Quanto a garota paulista que deseja o nosso (dos nordestinos) fim, é melhor que se informe quem faz a excelência dos melhores hospitais de Sampa e quem constroi aquela cidade que não para de crescer, só para citar uns poucos exemplos, antes de solicitar o nosso afogamento em massa, pois corre o risco de só lhe restar o título de eleitores de um palhaço que vai lhes representar na Câmara Federal.


luiz alfredo motta fontana on 11 novembro, 2010 at 17:46 #

Cara Mariana

Um adendo pequeno, só para ressaltar um outro preconceito, não teu, mas da mídia, do MP Paulista, e dos que excluem sem saber bem o que e o porque.

Tiririca, o palhaço, é cidadão cearense, da gloriosa Itapipoca, e foi, como muitos, acolhido em Sampa, esta cidade que foi honrada com versos de Caetano, com o carinho comovente de Tom Zé, entre tantos outros que fluiram nestas noites com seus sonhos e tons.

Triste é ver a conotação de palhaço como algo digno de repúdio, afinal já sabemos que as mulheres não são roubadas como na velha canção, e sim. por vezes, alçam vôo para além da escravidão.

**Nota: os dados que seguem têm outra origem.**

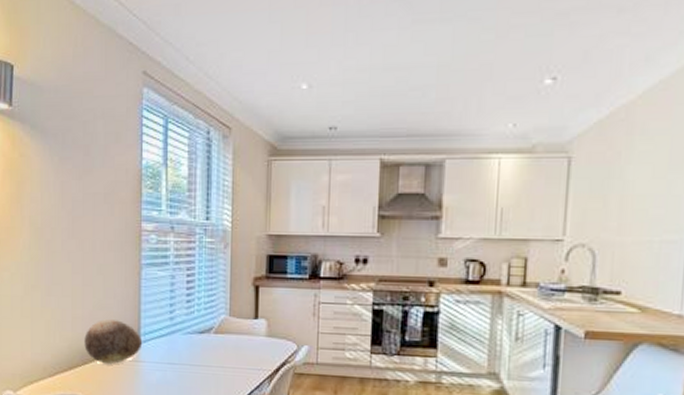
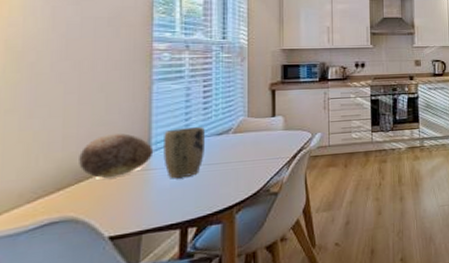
plant pot: none [151,321,187,376] -> present [163,127,205,179]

O que dizer então, do “patrono da vingança pública”, o DD. Representante do Ministério Público, que do alto de sua concursada atividade, tentou, até o último momento desclassificar não o candidato cearense , mas o conjunto de eleitores que o acolheu, mesmo que tomados por um cadinho de irônica subversão. (Ironia santa esta, afinal, qual a diferença entre Tiririca e Suplicy, aquele que vestiu sunfga vermelha a pedido de Sabrina Sato?)

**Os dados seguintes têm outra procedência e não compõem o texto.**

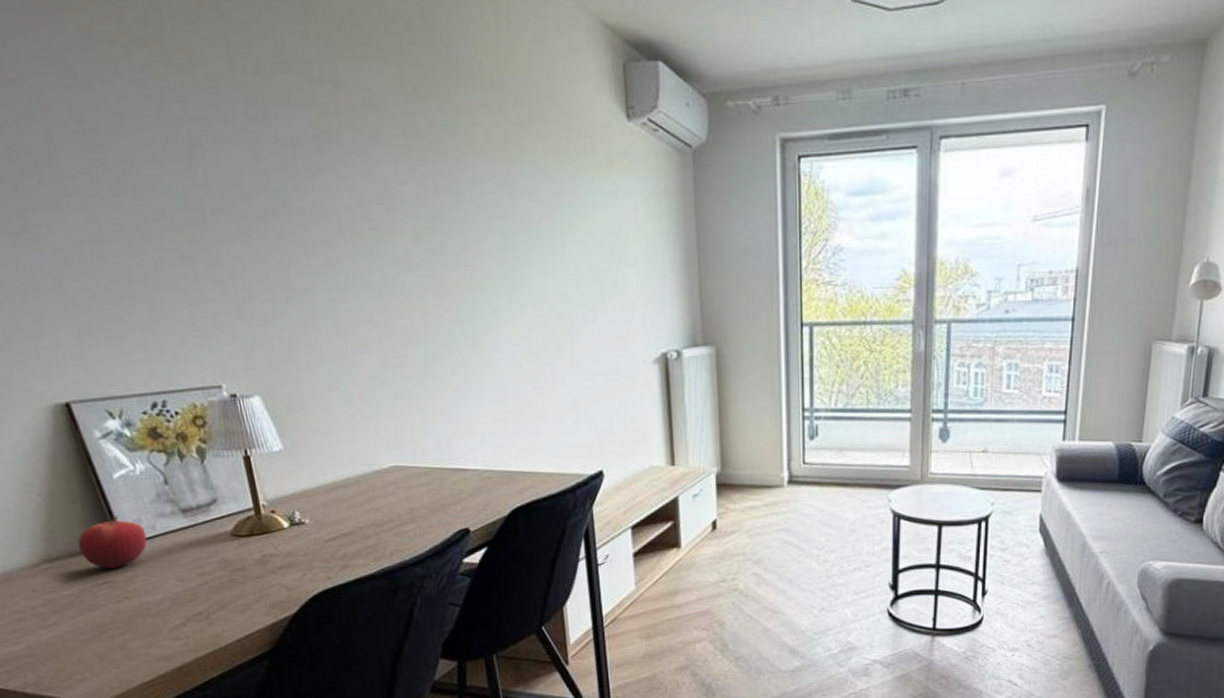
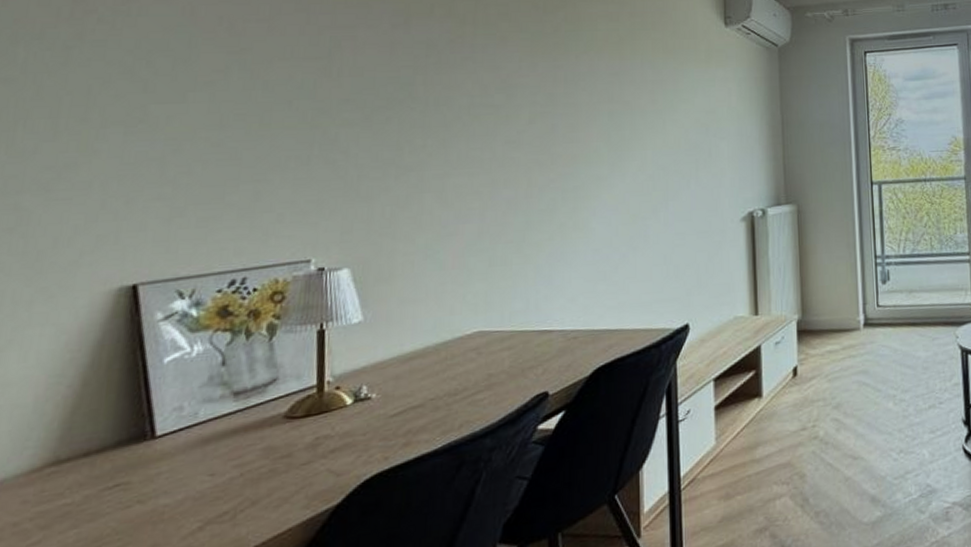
fruit: present [77,516,148,569] -> none [97,404,185,468]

Por sorte acabou a farsa e os eleitores, para o bem ou para o mal, como deve ser num estado de direito e na vigência da democracia, terão o prazer, mesmo que efêmero de assistir sua posse, como legítimo representante de expressiva parcela do povo paulista, este mesmo povo que é mais nordestino que imagina a douta ciência de tantos quantos escrevinham a velha lição de um preconceito de há muito repudiado.

Como pode perceber, estrangeira nesta desvairada metrópole é a estudante, e seu pequeno pensar, fruto de convívio com os que acreditam em profissões e geografias, como diferencial de dignidade.

Abraços


Nivaldo Araujo on 11 novembro, 2010 at 19:07 #

e por que os politicos do nordeste quando tem problema de saúde só procuram os hospitais de SP? estranho né


marco lino on 11 novembro, 2010 at 19:31 #

Elogiar Fontana é ser redundante. Mas, mesmo assim, fica o registro.


MeuPovo on 11 novembro, 2010 at 20:29 #

Leiam “Os dois brasis”, foi escrito nos anos 50, bem atual, porém. Há outras obras relevantíssimas sobre o assunto Brasil, ou Brazil! de Caio Prado Jr, Raimundo Faoro, Celso Furtado, Darci Ribeiro, por exemplo. Sem leitura, fica impraticável um entendimento sobre as relações Norte x Sul brasileiros. Tiririca e Caetano se parecem gente!